Records shown -

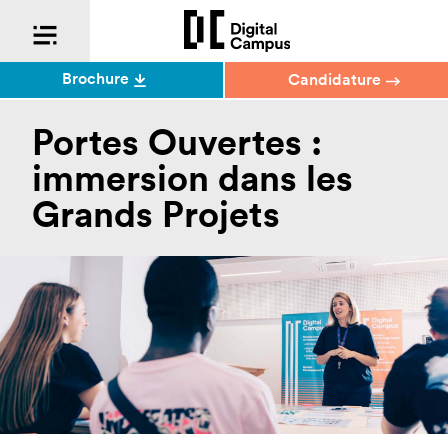
Brochure
Candidature
Portes Ouvertes :
immersion dans les
Grands Projets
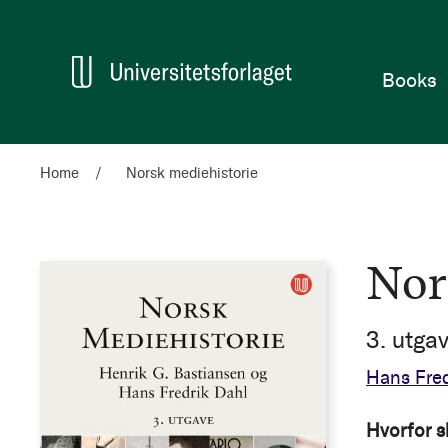
Home
Books
Home
Norsk mediehistorie
Nor
3. utga
Hans Fred
Hvorfor sk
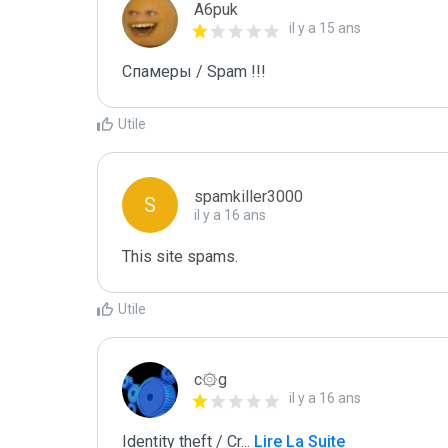
A6puk
il y a 15 ans
Спамеры / Spam !!!
Utile
spamkiller3000
S
il y a 16 ans
This site spams.
Utile
c۞g
il y a 16 ans
Identity theft / Cr
...
 Lire La Suite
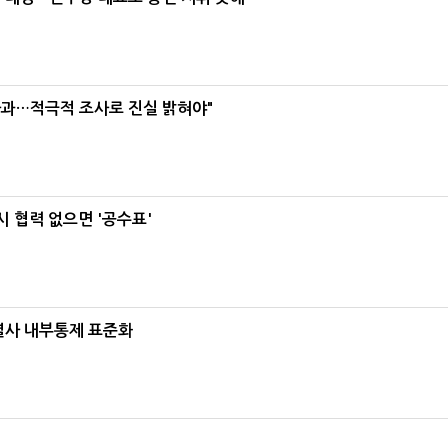
사과…적극적 조사로 진실 밝혀야"
 협력 없으면 '공수표'
계열사 내부통제 표준화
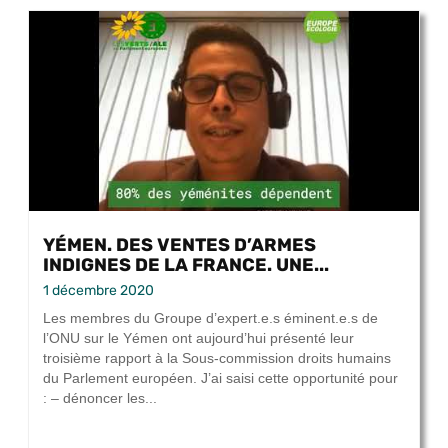
YÉMEN. DES VENTES D’ARMES
INDIGNES DE LA FRANCE. UNE...
1 décembre 2020
Les membres du Groupe d’expert.e.s éminent.e.s de
l’ONU sur le Yémen ont aujourd’hui présenté leur
troisième rapport à la Sous-commission droits humains
du Parlement européen. J’ai saisi cette opportunité pour
: – dénoncer les...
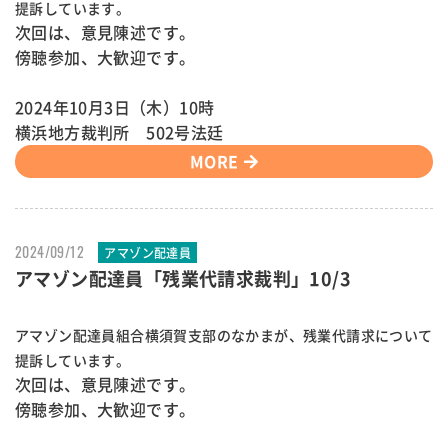
提訴しています。
次回は、意見陳述です。
傍聴参加、大歓迎です。
2024年10月3日（木）10時
横浜地方裁判所 502号法廷
MORE
2024/09/12
アマゾン配達員
アマゾン配達員「残業代請求裁判」10/3
アマゾン配達員組合横須賀支部のなかまが、残業代請求について
提訴しています。
次回は、意見陳述です。
傍聴参加、大歓迎です。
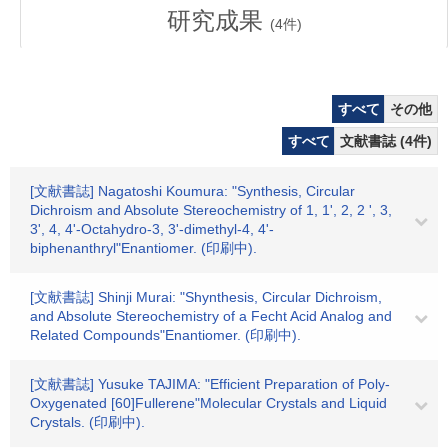
研究成果
(
4
件)
すべて
その他
すべて
文献書誌 (4件)
[文献書誌] Nagatoshi Koumura: "Synthesis, Circular
Dichroism and Absolute Stereochemistry of 1, 1', 2, 2 ', 3,
3', 4, 4'-Octahydro-3, 3'-dimethyl-4, 4'-
biphenanthryl"Enantiomer. (印刷中).
[文献書誌] Shinji Murai: "Shynthesis, Circular Dichroism,
and Absolute Stereochemistry of a Fecht Acid Analog and
Related Compounds"Enantiomer. (印刷中).
[文献書誌] Yusuke TAJIMA: "Efficient Preparation of Poly-
Oxygenated [60]Fullerene"Molecular Crystals and Liquid
Crystals. (印刷中).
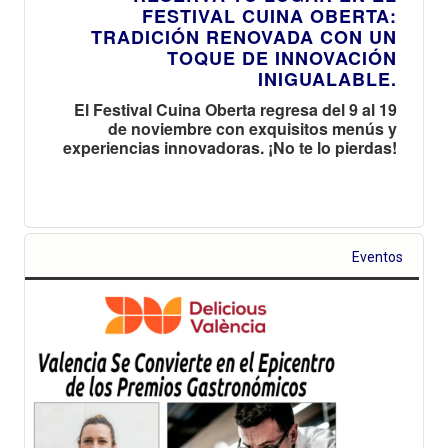
FESTIVAL CUINA OBERTA:
TRADICIÓN RENOVADA CON UN
TOQUE DE INNOVACIÓN
INIGUALABLE.
El Festival Cuina Oberta regresa del 9 al 19
de noviembre con exquisitos menús y
experiencias innovadoras. ¡No te lo pierdas!
Eventos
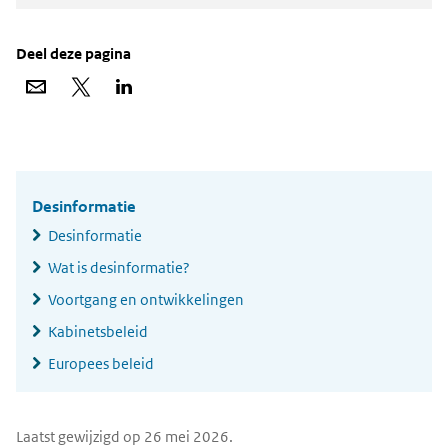
Deel deze pagina
Deel
Deel
Deel
via
op
op
e-
X
LinkedIn
mail
Widgetruimte
algemeen
Desinformatie
Desinformatie
Wat is desinformatie?
Voortgang en ontwikkelingen
Kabinetsbeleid
Europees beleid
Laatst gewijzigd op 26 mei 2026.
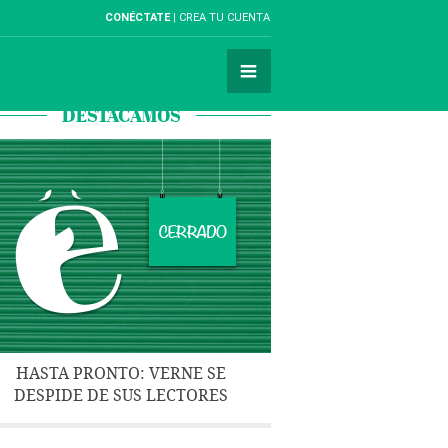
CONÉCTATE
CREA TU CUENTA
DESTACAMOS
HASTA PRONTO: VERNE SE
DESPIDE DE SUS LECTORES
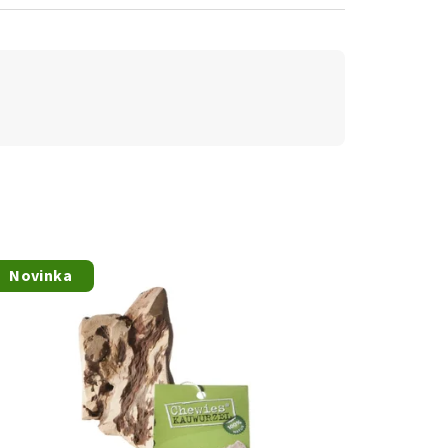
Novinka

Aim of the exercise -
Swap "Utile" for "Helpful" wherever it occurs in the entries above, and give the text of all the entries again with everything else unchanged and the pictures left out.

Answer section -
Brochure
Candidature
Portes Ouvertes :
immersion dans les
Grands Projets
Home
Books
Home
Norsk mediehistorie
Nor
3. utga
Hans Fred
Hvorfor sk
A6puk
il y a 15 ans
Спамеры / Spam !!!
Helpful
spamkiller3000
S
il y a 16 ans
This site spams.
Helpful
c۞g
il y a 16 ans
Identity theft / Cr
...
 Lire La Suite
사과…적극적 조사로 진실 밝혀야"
 협력 없으면 '공수표'
계열사 내부통제 표준화
YÉMEN. DES VENTES D’ARMES
INDIGNES DE LA FRANCE. UNE...
1 décembre 2020
Les membres du Groupe d’expert.e.s éminent.e.s de
l’ONU sur le Yémen ont aujourd’hui présenté leur
troisième rapport à la Sous-commission droits humains
du Parlement européen. J’ai saisi cette opportunité pour
: – dénoncer les...
提訴しています。
次回は、意見陳述です。
傍聴参加、大歓迎です。
2024年10月3日（木）10時
横浜地方裁判所 502号法廷
MORE
2024/09/12
アマゾン配達員
アマゾン配達員「残業代請求裁判」10/3
アマゾン配達員組合横須賀支部のなかまが、残業代請求について
提訴しています。
次回は、意見陳述です。
傍聴参加、大歓迎です。
研究成果
(
4
件)
すべて
その他
すべて
文献書誌 (4件)
[文献書誌] Nagatoshi Koumura: "Synthesis, Circular
Dichroism and Absolute Stereochemistry of 1, 1', 2, 2 ', 3,
3', 4, 4'-Octahydro-3, 3'-dimethyl-4, 4'-
biphenanthryl"Enantiomer. (印刷中).
[文献書誌] Shinji Murai: "Shynthesis, Circular Dichroism,
and Absolute Stereochemistry of a Fecht Acid Analog and
Related Compounds"Enantiomer. (印刷中).
[文献書誌] Yusuke TAJIMA: "Efficient Preparation of Poly-
Oxygenated [60]Fullerene"Molecular Crystals and Liquid
Crystals. (印刷中).
FESTIVAL CUINA OBERTA:
TRADICIÓN RENOVADA CON UN
TOQUE DE INNOVACIÓN
INIGUALABLE.
El Festival Cuina Oberta regresa del 9 al 19
de noviembre con exquisitos menús y
experiencias innovadoras. ¡No te lo pierdas!
Eventos
Deel deze pagina
Deel
Deel
Deel
via
op
op
e-
X
LinkedIn
mail
Widgetruimte
algemeen
Desinformatie
Desinformatie
Wat is desinformatie?
Voortgang en ontwikkelingen
Kabinetsbeleid
Europees beleid
Laatst gewijzigd op 26 mei 2026.
CONÉCTATE
CREA TU CUENTA
DESTACAMOS
HASTA PRONTO: VERNE SE
DESPIDE DE SUS LECTORES
Novinka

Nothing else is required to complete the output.